The maximum cross-section for each deuteron production channel is calculated using an initial grid search followed by the simplex algorithm. Assuming parameters similar to the default parameters above are used, the following technical parameters should not need to be changed. However, if the maximum finding fails for a given configuration, the following can be modified to ensure appropriate determination of the cross-section maximums.

parm  DeuteronProduction:kMin   (default = 1e-1)
The minimum bracketing value of k (in GeV) when maximum finding. For the default p n → gamma 2H production model the cross-section diverges at low k, but the probability of producing two nucleons with low k suppresses this divergence.

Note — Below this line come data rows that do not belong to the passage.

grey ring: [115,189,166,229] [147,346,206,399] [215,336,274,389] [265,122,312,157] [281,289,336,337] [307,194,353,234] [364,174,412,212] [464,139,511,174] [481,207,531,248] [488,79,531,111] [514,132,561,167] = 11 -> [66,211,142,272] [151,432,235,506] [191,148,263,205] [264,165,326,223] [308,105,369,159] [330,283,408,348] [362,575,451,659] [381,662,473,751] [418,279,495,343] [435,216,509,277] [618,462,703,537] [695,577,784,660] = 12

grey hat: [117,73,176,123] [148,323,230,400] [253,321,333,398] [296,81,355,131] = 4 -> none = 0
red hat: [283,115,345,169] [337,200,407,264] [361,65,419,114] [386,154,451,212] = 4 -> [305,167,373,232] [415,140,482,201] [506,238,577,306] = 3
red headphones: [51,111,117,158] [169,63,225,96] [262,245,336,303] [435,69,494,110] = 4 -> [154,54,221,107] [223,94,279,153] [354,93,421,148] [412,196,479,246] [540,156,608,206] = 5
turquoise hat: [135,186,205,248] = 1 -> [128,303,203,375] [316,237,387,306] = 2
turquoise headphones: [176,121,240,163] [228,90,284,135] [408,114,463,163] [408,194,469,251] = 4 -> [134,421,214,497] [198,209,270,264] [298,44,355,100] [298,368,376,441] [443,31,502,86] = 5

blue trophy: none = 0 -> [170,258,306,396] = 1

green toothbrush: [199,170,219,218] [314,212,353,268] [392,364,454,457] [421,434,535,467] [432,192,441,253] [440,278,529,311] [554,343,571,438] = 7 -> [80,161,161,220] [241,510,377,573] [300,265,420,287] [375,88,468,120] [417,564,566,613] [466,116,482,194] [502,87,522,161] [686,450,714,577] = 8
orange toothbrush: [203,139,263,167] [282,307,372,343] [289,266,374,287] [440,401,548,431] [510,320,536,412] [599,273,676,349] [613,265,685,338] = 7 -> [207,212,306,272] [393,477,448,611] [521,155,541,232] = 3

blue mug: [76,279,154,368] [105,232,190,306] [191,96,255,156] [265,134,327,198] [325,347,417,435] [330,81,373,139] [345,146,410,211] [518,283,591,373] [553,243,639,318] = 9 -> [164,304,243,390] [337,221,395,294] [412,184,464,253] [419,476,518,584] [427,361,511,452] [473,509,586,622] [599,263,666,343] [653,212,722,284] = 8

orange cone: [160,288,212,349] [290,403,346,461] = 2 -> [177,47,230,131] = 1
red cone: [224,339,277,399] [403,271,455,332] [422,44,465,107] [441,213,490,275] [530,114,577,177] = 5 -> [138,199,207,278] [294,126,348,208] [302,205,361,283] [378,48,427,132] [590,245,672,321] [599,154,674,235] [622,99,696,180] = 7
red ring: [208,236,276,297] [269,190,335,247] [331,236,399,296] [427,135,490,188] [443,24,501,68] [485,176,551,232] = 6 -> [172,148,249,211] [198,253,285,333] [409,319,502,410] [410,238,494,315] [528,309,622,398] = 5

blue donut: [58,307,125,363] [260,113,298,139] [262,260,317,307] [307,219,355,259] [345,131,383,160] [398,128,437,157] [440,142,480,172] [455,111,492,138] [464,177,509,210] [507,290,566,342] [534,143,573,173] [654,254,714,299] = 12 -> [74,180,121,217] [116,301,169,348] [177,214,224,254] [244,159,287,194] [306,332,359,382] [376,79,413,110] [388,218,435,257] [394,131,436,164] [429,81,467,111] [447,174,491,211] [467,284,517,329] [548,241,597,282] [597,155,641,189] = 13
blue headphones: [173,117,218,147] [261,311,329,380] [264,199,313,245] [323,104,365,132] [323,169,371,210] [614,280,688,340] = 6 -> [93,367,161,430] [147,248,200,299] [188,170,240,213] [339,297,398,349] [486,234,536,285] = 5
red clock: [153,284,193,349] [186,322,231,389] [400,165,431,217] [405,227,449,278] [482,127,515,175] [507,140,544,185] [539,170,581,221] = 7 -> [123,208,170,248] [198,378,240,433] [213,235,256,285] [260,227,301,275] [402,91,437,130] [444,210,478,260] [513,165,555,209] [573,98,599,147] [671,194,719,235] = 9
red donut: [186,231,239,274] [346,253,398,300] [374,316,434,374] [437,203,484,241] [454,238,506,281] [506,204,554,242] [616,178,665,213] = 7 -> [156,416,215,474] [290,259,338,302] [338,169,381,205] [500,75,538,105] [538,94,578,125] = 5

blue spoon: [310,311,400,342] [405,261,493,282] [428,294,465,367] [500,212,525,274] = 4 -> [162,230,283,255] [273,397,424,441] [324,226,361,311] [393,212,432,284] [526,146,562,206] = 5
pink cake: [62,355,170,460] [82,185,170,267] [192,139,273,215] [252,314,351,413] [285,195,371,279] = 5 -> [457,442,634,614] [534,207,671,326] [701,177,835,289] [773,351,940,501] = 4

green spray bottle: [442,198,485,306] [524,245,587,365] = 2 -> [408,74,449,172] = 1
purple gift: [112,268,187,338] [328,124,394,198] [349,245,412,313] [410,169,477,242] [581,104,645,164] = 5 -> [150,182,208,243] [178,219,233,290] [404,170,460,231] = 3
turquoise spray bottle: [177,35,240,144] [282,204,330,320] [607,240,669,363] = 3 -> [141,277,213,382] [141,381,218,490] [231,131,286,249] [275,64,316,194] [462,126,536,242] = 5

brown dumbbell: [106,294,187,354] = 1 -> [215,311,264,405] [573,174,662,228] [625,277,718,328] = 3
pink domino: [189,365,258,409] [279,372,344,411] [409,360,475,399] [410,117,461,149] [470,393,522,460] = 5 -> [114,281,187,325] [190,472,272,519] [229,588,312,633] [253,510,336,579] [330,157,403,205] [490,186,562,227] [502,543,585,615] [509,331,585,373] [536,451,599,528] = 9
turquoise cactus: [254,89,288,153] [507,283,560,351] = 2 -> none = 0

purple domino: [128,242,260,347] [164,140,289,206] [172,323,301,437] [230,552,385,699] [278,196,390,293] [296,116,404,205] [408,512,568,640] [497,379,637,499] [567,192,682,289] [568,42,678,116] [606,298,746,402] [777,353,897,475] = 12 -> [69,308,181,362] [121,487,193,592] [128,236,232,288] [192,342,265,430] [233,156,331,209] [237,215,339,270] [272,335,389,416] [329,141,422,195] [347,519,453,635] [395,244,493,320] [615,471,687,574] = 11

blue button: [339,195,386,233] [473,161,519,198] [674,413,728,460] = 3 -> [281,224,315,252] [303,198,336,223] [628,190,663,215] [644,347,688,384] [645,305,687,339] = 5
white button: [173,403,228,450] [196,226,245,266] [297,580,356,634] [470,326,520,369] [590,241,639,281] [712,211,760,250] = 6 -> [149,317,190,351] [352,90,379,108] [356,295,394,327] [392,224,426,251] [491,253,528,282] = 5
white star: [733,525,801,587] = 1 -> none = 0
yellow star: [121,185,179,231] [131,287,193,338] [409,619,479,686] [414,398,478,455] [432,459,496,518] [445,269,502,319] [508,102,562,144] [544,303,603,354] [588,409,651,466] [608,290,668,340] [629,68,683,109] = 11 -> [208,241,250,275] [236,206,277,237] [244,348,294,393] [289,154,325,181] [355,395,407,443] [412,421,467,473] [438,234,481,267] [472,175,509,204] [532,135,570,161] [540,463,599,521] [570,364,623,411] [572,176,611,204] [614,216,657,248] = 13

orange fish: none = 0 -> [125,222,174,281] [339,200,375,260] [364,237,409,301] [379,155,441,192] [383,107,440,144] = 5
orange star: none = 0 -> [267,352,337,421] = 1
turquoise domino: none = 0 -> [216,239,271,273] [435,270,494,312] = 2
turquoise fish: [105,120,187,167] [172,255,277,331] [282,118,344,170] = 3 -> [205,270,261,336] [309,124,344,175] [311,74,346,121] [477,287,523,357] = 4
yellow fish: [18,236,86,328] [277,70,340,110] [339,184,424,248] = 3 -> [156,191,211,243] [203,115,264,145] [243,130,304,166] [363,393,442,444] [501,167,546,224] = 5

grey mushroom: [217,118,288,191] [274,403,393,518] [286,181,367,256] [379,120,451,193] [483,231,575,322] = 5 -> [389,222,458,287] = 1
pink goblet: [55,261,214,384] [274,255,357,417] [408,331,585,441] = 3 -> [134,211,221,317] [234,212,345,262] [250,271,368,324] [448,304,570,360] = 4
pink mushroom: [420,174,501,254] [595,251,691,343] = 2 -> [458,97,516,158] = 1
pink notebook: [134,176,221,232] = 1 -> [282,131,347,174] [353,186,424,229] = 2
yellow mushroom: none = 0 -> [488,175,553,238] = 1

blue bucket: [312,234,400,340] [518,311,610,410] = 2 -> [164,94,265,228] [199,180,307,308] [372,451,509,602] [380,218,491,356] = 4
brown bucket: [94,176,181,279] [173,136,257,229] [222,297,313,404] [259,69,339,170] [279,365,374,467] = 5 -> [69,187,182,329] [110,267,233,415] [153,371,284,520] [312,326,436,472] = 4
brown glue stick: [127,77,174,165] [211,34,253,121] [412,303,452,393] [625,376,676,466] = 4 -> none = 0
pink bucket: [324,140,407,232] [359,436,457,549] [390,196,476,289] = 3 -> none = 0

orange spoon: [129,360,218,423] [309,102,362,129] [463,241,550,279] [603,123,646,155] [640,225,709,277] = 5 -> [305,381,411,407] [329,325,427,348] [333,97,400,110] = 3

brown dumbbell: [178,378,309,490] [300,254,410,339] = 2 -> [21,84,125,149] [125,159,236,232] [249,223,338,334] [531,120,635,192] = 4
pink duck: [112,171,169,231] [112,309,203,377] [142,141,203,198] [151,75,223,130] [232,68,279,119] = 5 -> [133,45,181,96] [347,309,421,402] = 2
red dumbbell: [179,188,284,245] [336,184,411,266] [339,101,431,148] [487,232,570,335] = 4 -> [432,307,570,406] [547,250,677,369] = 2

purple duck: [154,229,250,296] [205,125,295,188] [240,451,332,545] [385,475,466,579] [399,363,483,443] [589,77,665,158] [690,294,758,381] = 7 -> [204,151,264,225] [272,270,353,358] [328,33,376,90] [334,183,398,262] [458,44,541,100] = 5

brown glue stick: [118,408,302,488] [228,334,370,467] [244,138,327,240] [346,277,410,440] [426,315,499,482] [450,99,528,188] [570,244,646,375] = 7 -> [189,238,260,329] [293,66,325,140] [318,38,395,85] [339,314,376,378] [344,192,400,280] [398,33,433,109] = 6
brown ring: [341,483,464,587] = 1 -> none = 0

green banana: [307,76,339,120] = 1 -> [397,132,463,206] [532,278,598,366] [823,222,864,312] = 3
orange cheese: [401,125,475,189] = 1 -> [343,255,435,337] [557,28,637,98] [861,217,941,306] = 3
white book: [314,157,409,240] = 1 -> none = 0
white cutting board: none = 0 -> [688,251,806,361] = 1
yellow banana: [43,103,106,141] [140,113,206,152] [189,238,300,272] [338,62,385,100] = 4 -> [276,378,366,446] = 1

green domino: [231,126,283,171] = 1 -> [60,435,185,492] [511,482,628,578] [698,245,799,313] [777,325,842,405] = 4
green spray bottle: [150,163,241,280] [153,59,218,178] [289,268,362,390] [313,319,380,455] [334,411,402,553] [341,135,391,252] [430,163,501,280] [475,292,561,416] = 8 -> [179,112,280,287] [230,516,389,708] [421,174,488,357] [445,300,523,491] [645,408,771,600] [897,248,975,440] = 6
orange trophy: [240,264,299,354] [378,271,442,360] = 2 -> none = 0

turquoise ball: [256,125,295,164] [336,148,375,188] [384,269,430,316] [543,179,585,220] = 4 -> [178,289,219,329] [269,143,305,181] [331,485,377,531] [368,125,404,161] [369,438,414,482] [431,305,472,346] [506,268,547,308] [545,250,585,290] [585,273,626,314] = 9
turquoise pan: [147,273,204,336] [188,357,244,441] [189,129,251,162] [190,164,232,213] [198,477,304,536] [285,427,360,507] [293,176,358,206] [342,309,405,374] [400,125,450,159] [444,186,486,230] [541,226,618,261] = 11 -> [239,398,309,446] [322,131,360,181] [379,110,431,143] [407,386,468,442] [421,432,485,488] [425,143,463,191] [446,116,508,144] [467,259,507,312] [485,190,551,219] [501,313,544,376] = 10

parm  DeuteronProduction:kMax   (default = 5)
The maximum bracketing value of k (in GeV) when maximum finding.

parm  DeuteronProduction:kTol   (default = 1e-4)
The minimum relative tolerance in k required when maximum finding.

mode  DeuteronProduction:kSteps   (default = 100)
The number of steps to sample in k when calculating the initial grid for maximum finding.